Change in Wisconsin

 Newly elected Wisconsin Governor Scott Walker is not backing down from a fight to protect taxpayers.  Walker has proposed reforming the state’s collective bargaining laws to protect taxpayers.  The Wall Street Journal takes note: 

Wisconsin Governor-elect Scott Walker has laid out an ambitious agenda, such as turning the department of commerce into a public-private partnership and lifting the cap on school vouchers. But his boldest idea may be rescinding the right of government employees to collectively bargain.

Mr. Walker floated the idea last week in response to union opposition to his modest proposal to require employees to contribute 5% of their pay to their pensions and to increase their health-care contributions to 12% from as low as 4% today. Even along the Left Coast most state workers contribute 10% of their salary to pensions. The Republican estimates that these changes would save the state $154 million in the first six months. Over two years they’d reduce the state’s $3.3 billion budget gap by nearly 20%.

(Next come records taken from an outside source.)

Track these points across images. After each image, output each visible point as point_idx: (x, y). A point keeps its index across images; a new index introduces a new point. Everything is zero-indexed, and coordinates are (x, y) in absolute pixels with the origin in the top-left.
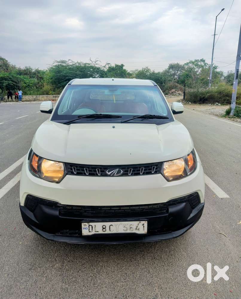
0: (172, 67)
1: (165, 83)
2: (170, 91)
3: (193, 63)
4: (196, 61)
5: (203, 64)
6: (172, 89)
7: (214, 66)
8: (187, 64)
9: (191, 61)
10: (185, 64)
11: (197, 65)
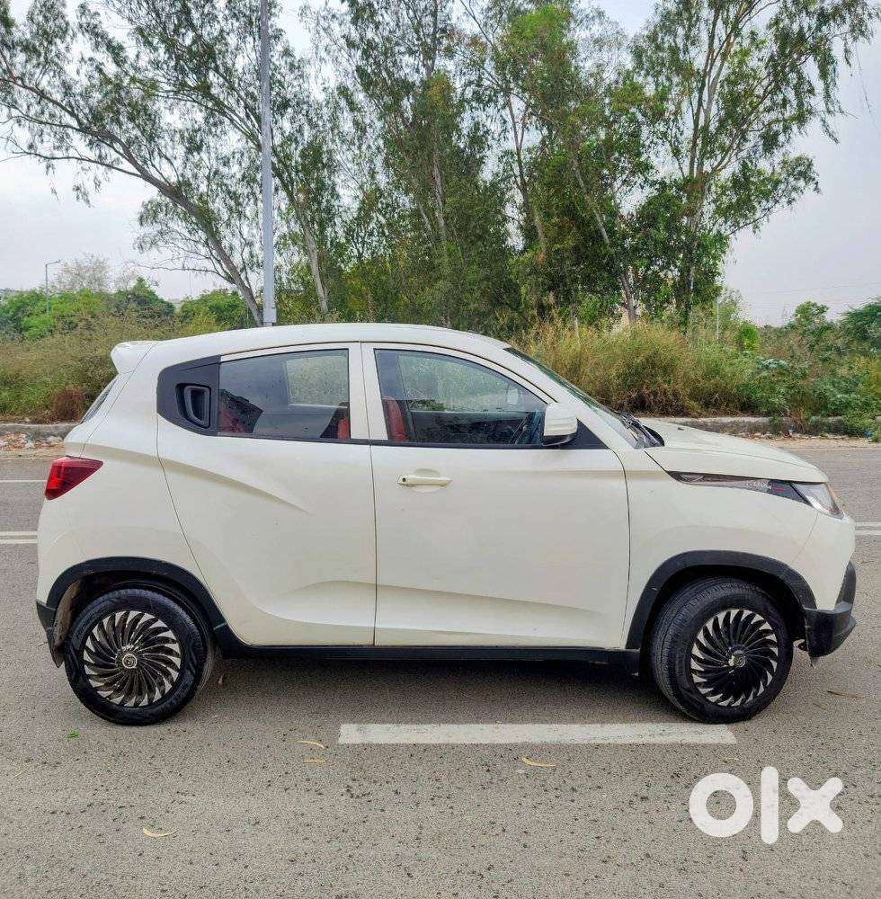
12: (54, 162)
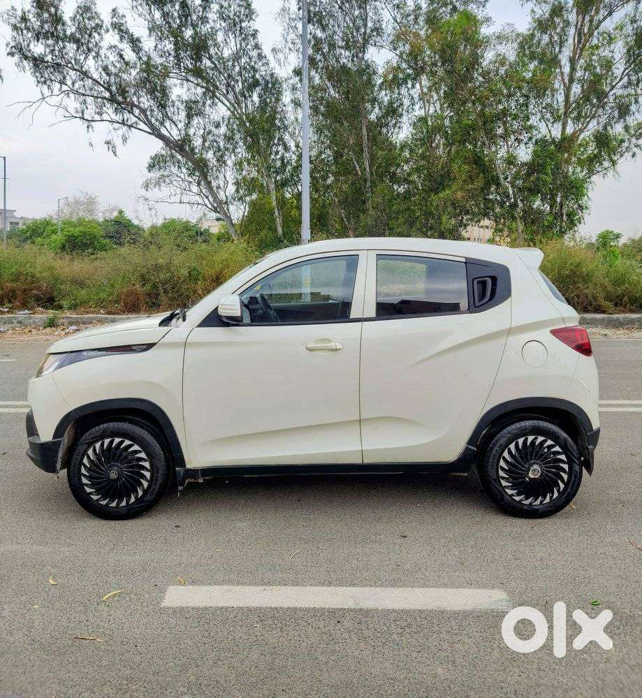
12: (92, 123)
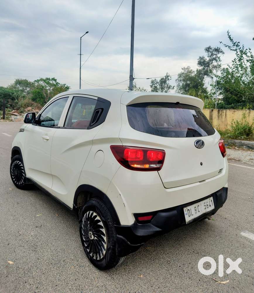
0: (19, 82)
1: (18, 100)
2: (25, 109)
3: (44, 81)
4: (47, 79)
5: (55, 83)
6: (28, 106)
7: (66, 86)
8: (38, 81)
9: (42, 79)
10: (35, 81)
11: (48, 83)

The ability of public workers to form unions and bargain collectively is a phenomenon of the last century when state and local governments were relatively small. But it has proven to be a catastrophe for taxpayers, as public unions have used their political clout to negotiate rich deals on wages, pensions and health care. California governor-elect Jerry Brown greased the wheels for his state’s long fiscal decline when he allowed collective bargaining during his first stint in the statehouse in the 1970s.

Republican Governor Mitch Daniels of Indiana and then Governor Matt Blunt of Missouri rescinded collective bargaining by executive order in 2005, and the change made it easier to cut spending and restructure government services. In Wisconsin, the legislature would have to rewrite the Employment Labor Relations Act, but Republicans will control both the assembly and senate and have the political incentive to go along with Mr. Walker.Rescinding public collective bargaining rights restores a better negotiating balance between taxpayers and government employees who ostensibly work for them. Political officials are no longer on both sides of the bargaining table—representing taxpayers in negotiations with the unions while seeking union cash and endorsements when running for re-election.

Twelve states including North Carolina and Virginia don’t allow government workers collective bargaining rights, and another 12 allow it only for some unions. These states by and large have managed to hold down their pension liabilities better than have those where public employee unions essentially run the government—see Illinois, New Jersey and California.

Republican leaders are often reluctant to challenge government unions so directly because it means a big political battle, but now is the time to strike when the public understands the need for reforming government. Mr. Walker’s proposal is the kind of big structural reform that can make other reforms easier to accomplish. We hope it’s the start of a national trend.